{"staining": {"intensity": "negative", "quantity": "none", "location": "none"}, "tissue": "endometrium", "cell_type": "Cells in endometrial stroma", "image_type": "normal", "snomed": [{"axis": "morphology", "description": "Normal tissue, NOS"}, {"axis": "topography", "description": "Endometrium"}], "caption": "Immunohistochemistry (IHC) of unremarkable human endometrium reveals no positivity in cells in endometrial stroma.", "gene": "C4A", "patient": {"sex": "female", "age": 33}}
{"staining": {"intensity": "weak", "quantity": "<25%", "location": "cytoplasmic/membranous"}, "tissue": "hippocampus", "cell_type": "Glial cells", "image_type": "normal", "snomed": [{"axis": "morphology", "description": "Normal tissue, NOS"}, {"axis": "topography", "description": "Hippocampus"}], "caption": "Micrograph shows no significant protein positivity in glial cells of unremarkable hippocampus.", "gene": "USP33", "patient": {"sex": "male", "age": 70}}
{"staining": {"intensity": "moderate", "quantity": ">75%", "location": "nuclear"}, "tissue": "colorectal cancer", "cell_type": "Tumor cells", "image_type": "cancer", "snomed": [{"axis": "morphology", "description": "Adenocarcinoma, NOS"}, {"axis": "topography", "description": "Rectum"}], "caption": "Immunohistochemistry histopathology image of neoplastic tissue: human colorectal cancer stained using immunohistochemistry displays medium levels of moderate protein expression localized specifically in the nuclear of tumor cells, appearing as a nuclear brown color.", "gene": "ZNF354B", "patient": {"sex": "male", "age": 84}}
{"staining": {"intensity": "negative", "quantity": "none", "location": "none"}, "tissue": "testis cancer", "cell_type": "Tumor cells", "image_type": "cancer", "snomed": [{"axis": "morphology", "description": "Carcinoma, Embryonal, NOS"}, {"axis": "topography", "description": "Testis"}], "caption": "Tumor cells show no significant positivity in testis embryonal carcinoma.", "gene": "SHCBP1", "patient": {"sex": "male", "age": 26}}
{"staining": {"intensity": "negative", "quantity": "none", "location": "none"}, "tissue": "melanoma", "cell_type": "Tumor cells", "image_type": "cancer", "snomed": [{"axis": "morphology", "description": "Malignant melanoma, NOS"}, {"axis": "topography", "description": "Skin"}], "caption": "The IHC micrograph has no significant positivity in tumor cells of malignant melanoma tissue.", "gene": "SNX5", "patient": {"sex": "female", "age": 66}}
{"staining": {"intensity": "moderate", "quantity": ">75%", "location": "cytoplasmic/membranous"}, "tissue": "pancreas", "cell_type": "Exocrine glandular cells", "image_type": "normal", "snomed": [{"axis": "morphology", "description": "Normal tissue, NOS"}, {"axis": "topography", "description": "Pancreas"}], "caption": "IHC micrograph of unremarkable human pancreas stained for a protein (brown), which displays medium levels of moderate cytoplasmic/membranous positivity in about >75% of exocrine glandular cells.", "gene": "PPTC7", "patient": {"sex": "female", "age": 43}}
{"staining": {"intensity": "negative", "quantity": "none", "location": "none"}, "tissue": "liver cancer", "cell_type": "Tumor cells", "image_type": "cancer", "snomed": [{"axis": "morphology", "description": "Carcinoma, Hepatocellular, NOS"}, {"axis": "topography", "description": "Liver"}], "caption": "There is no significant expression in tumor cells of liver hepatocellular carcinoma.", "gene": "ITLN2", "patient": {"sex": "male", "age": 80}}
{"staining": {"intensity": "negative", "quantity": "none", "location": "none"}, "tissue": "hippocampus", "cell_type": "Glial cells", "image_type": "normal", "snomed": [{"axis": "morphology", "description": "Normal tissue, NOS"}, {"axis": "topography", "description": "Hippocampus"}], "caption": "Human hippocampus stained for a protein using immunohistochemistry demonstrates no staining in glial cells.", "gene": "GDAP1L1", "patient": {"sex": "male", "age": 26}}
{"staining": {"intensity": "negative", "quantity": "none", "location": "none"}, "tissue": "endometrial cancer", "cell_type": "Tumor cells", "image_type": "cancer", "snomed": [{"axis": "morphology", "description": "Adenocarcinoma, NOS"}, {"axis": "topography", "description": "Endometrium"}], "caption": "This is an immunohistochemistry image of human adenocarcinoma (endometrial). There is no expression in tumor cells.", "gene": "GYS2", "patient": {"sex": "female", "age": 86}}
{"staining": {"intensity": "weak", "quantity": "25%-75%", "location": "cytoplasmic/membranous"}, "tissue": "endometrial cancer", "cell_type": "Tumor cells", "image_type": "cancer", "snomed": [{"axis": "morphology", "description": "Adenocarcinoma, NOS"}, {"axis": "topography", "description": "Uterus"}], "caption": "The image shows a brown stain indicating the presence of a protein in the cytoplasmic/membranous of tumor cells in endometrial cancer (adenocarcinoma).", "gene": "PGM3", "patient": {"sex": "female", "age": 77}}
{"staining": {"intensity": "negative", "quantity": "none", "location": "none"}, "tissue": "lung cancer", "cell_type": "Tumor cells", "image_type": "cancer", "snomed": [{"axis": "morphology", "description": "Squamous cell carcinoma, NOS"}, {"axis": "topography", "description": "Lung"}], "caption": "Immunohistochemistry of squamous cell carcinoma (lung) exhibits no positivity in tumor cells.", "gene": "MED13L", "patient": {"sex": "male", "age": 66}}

★ ★ ★

Goal of the exercise
Would you return each line of the material above, unchanged, from the first one through the line where "shows no significant" appears?

Solution to this problem
{"staining": {"intensity": "negative", "quantity": "none", "location": "none"}, "tissue": "endometrium", "cell_type": "Cells in endometrial stroma", "image_type": "normal", "snomed": [{"axis": "morphology", "description": "Normal tissue, NOS"}, {"axis": "topography", "description": "Endometrium"}], "caption": "Immunohistochemistry (IHC) of unremarkable human endometrium reveals no positivity in cells in endometrial stroma.", "gene": "C4A", "patient": {"sex": "female", "age": 33}}
{"staining": {"intensity": "weak", "quantity": "<25%", "location": "cytoplasmic/membranous"}, "tissue": "hippocampus", "cell_type": "Glial cells", "image_type": "normal", "snomed": [{"axis": "morphology", "description": "Normal tissue, NOS"}, {"axis": "topography", "description": "Hippocampus"}], "caption": "Micrograph shows no significant protein positivity in glial cells of unremarkable hippocampus.", "gene": "USP33", "patient": {"sex": "male", "age": 70}}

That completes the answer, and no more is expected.